So I would have to be his handler. The question then became, Do I make a costume for myself, or just be a handler? I decided it would be fun to be in costume as well, but it had to be something that fit with the Looney Tunes world that Gossamer was in. After some thought, I decided on dressing as Granny.
Pretty simple: a white blouse, purple skirt, and grey wig. And indeed, it was pretty quick to put together. The key was finding the accessories: I would need a Tweety bird and a Sylvester.
Fortunately, I had a Sylvester doll that I inherited from my mother (Sylvester was her favorite character). A friend provided me with a small Tweety figurine that was perfectly in scale with Sylvester, and I rounded it out with a small cage purchased at a craft store.
I'll be honest: I really thought nobody would recognize the character. But I was wrong! I got a lot of people shrieking "Granny!" and taking my picture. And they even recognized the character before they saw Tweety and Sylvester! I was very happy, especially because it was a very comfortable costume. I was able to help Ian get around, guiding his hand onto escalator handrails and making sure he wasn't about to walk into anything.
To give you an idea of the scale of Ian's costume, here's a picture of the two of us together.
Diana's CostumeThis year, Diana decided she wanted to create her own character. She discovered she has a knack for fixing costume issues, so she created her own superhero: Cosplay Rescue!
The basis for the costume was this sketch:
She designed the logo herself, and I cut it out of heat-set vinyl (using my Silhouette Cameo). She made the "needle" out of wood. I made the red top with the attached cape, plus the "utility belt." The belt was stocked with all sorts of repair supplies: glue, tape, pins, thread, bobby pins... She had a veritable hardware store in there. And during the convention, she repaired more than a dozen costumes!
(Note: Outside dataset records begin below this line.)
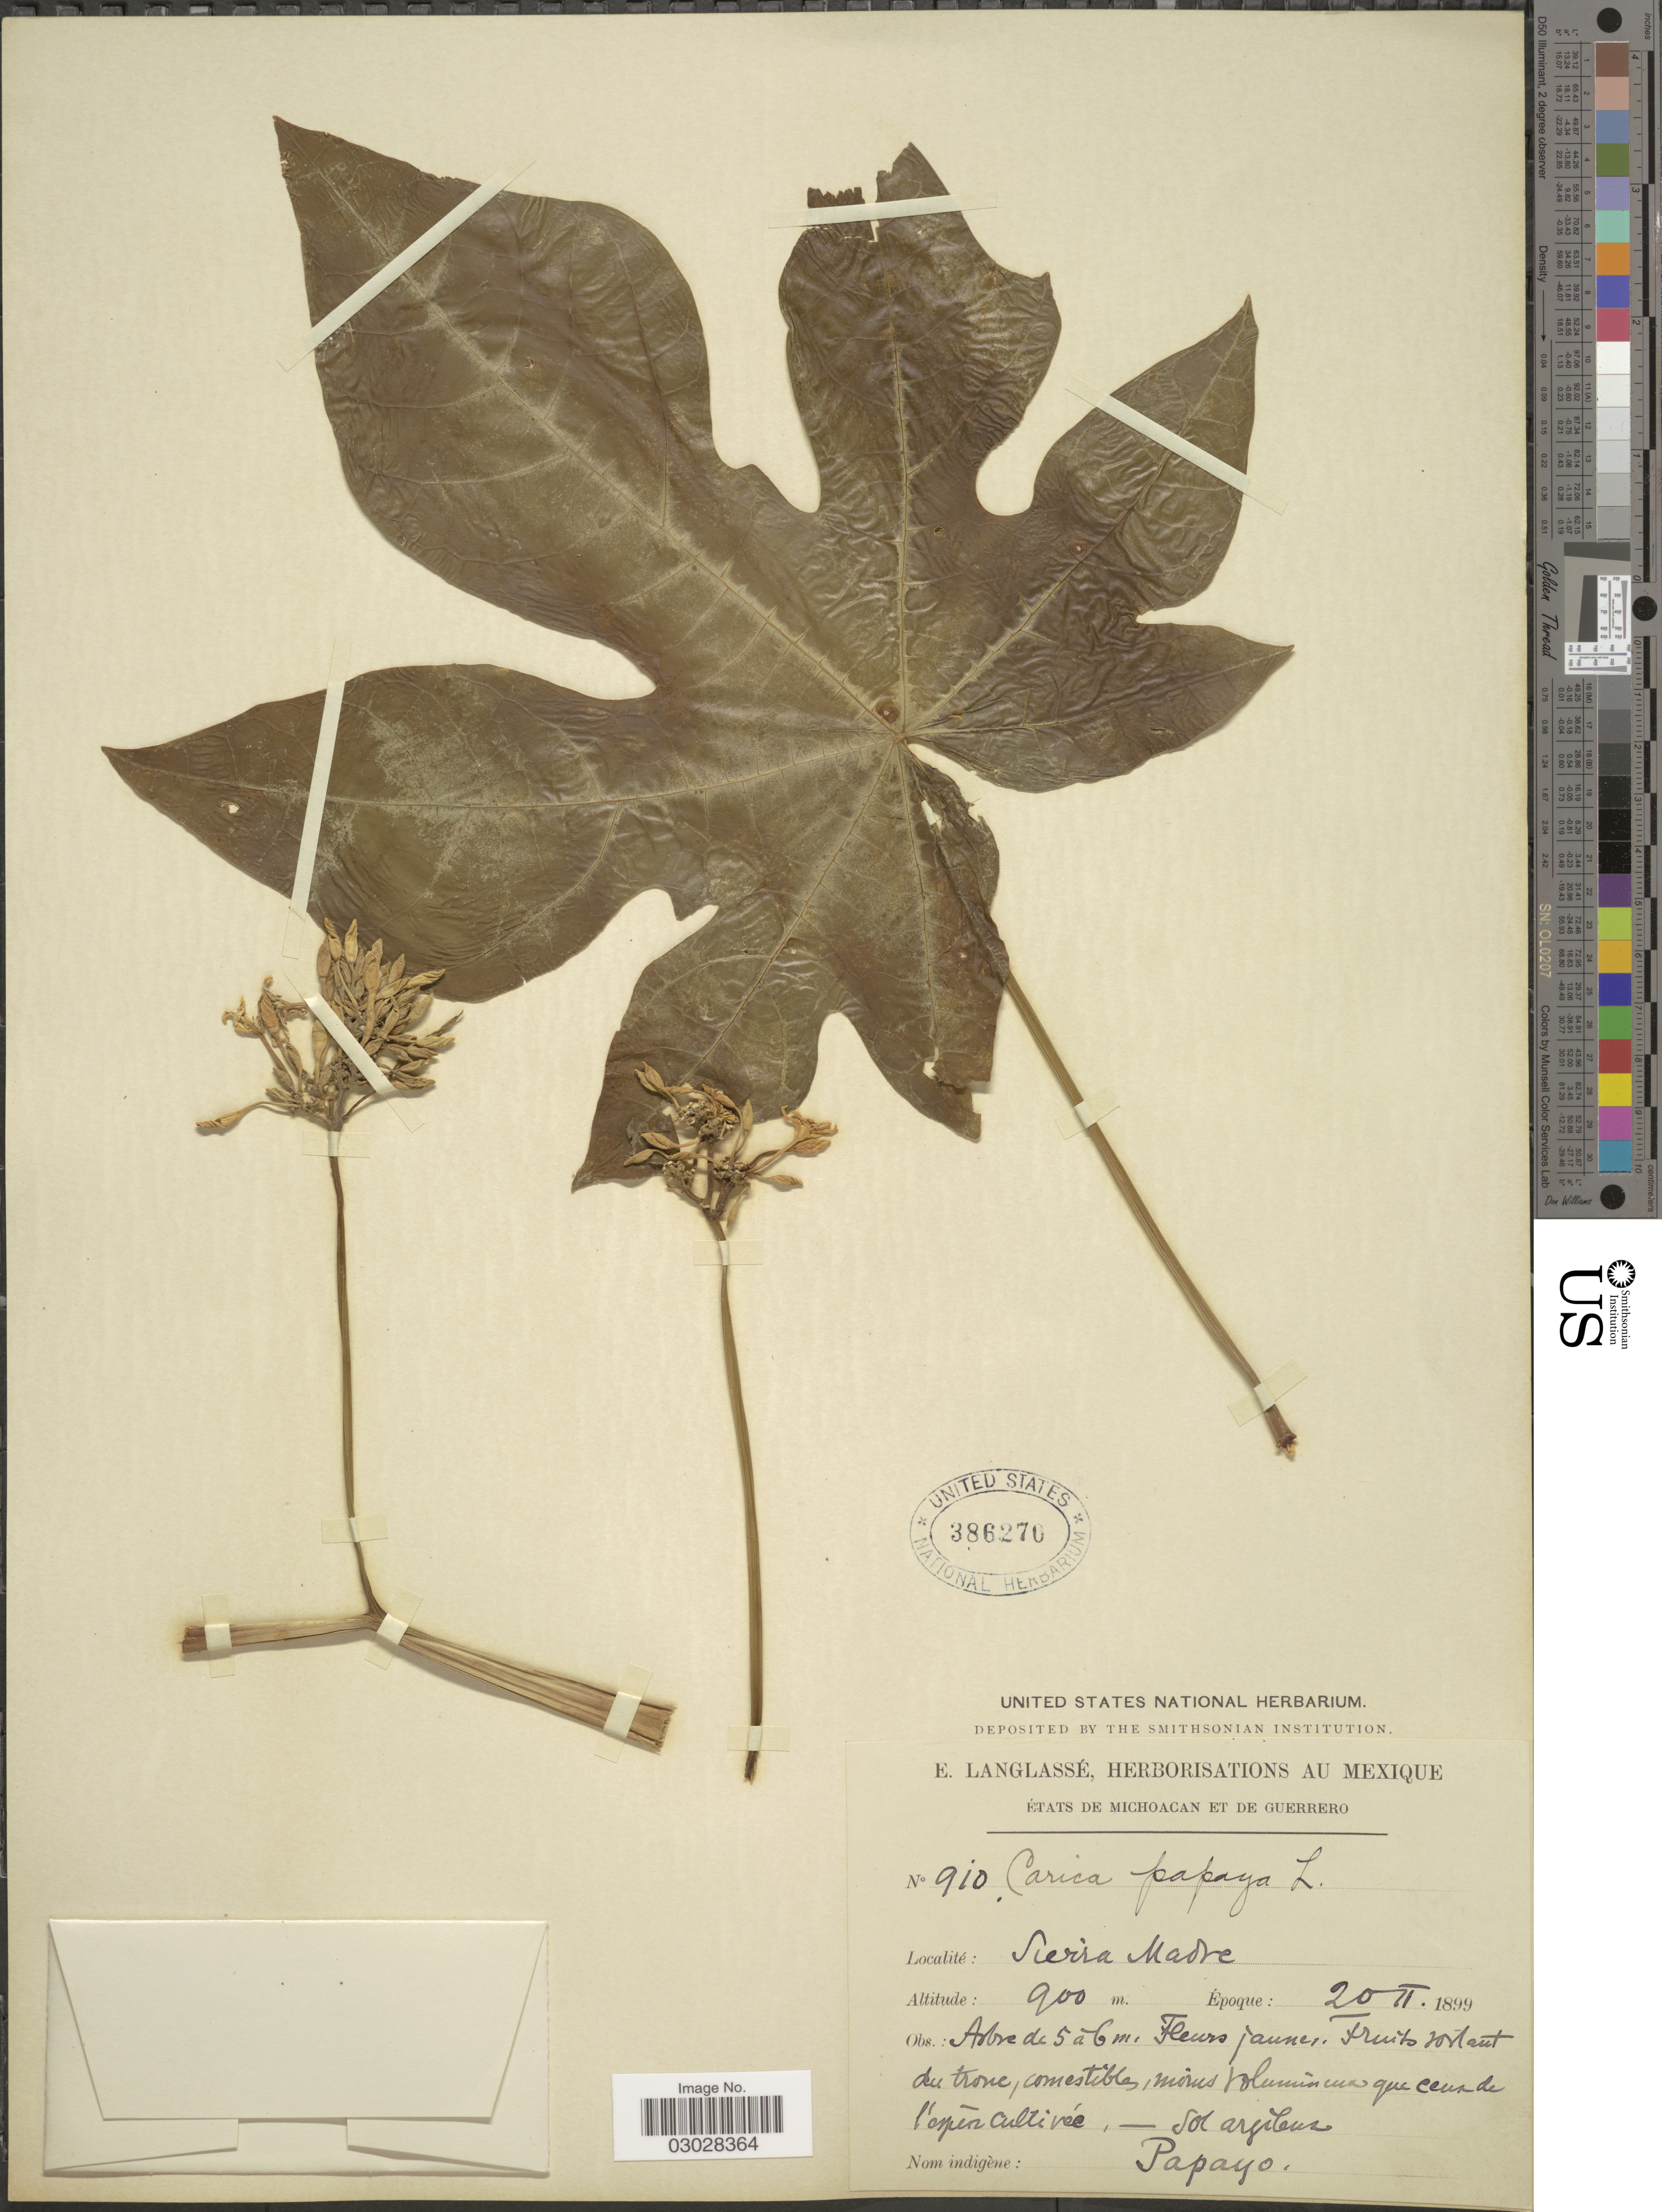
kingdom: Plantae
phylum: Tracheophyta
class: Magnoliopsida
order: Brassicales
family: Caricaceae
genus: Carica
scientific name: Carica papaya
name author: L.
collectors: E. Langlassé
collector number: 910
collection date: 1899-02-20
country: Mexico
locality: Sierra Madre.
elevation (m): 900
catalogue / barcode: US 386270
Here she is in action, fixing a cosplayer's wig that had started to slide off.
It was so funny to have people come up to her during the day and ask, very tentatively, "Are you really doing Cosplay Rescue?" She would then manage to pull out just what they needed to fix their costumes.
Doing the Cosplay Rescue was so much fun for her that she and I are planning on doing it in an official capacity at next year's Otakon! So I'll be making my own shirt and cape next year, and will be helping her.
By the way, did you notice the button earrings and the thread spool bracelets? Those were such fun finishing touches!